This work addresses the propagation of uncertainty in LLM-driven multi-agent systems within safety-critical applications such as cardiac ultrasound diagnosis, where uncertainties arising from coordination, data flow, human–agent interaction, and control logic cannot be mitigated by model accuracy alone. For the first time, uncertainty is treated as a first-class concern in software engineering, and a full lifecycle management paradigm is proposed for LLM-based multi-agent systems. The approach distinguishes between epistemic and ontological uncertainty and establishes a structured governance framework encompassing representation, identification, evolution, and adaptation. Integrating uncertainty taxonomy theory, multi-agent architecture, and runtime adaptation mechanisms, the framework significantly enhances the reliability and diagnosability of diagnostic reasoning in real-world clinical deployments, enabling safe and controllable operation.

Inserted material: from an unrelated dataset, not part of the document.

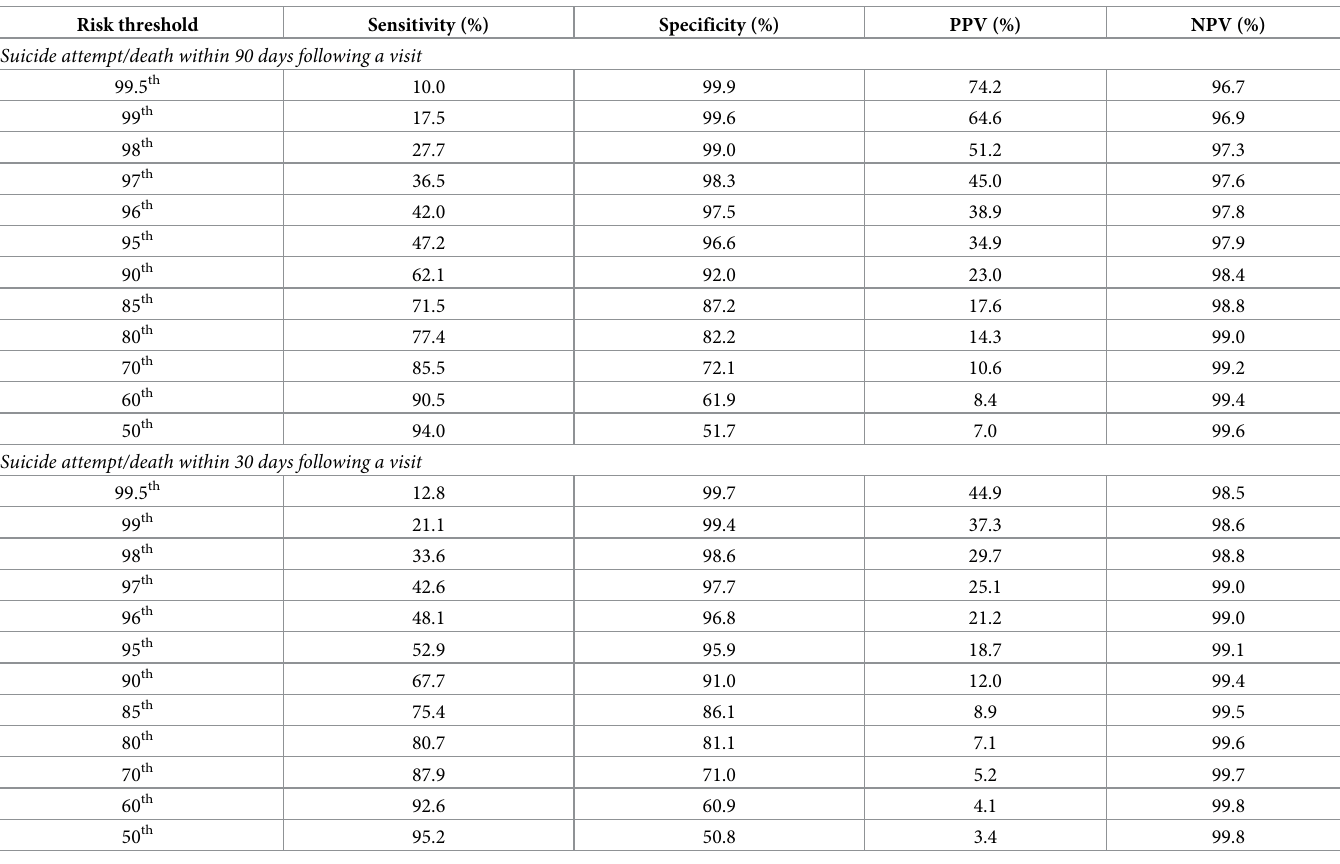
NPV, negative predictive value; PPV, positive predictive value. Model performance metrics were based on ensemble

Applying LLM-based multi-agent software systems in safety-critical domains such as lifespan echocardiography introduces system-level risks that cannot be addressed by improving model accuracy alone. During system operation, beyond individual LLM behavior, uncertainty propagates through agent coordination, data pipelines, human-in-the-loop interaction, and runtime control logic. Yet existing work largely treats uncertainty at the model level rather than as a first-class software engineering concern. This paper approaches uncertainty from both system-level and runtime perspectives. We first differentiate epistemological and ontological uncertainties in the context of LLM-based multi-agent software system operation. Building on this foundation, we propose a lifecycle-based uncertainty management framework comprising four mechanisms: representation, identification, evolution, and adaptation. The uncertainty lifecycle governs how uncertainties emerge, transform, and are mitigated across architectural layers and execution phases, enabling structured runtime governance and controlled adaptation. We demonstrate the feasibility of the framework using a real-world LLM-based multi-agent echocardiographic software system developed in clinical collaboration, showing improved reliability and diagnosability in diagnostic reasoning. The proposed approach generalizes to other safety-critical LLM-based multi-agent software systems, supporting principled operational control and runtime assurance beyond model-centric methods.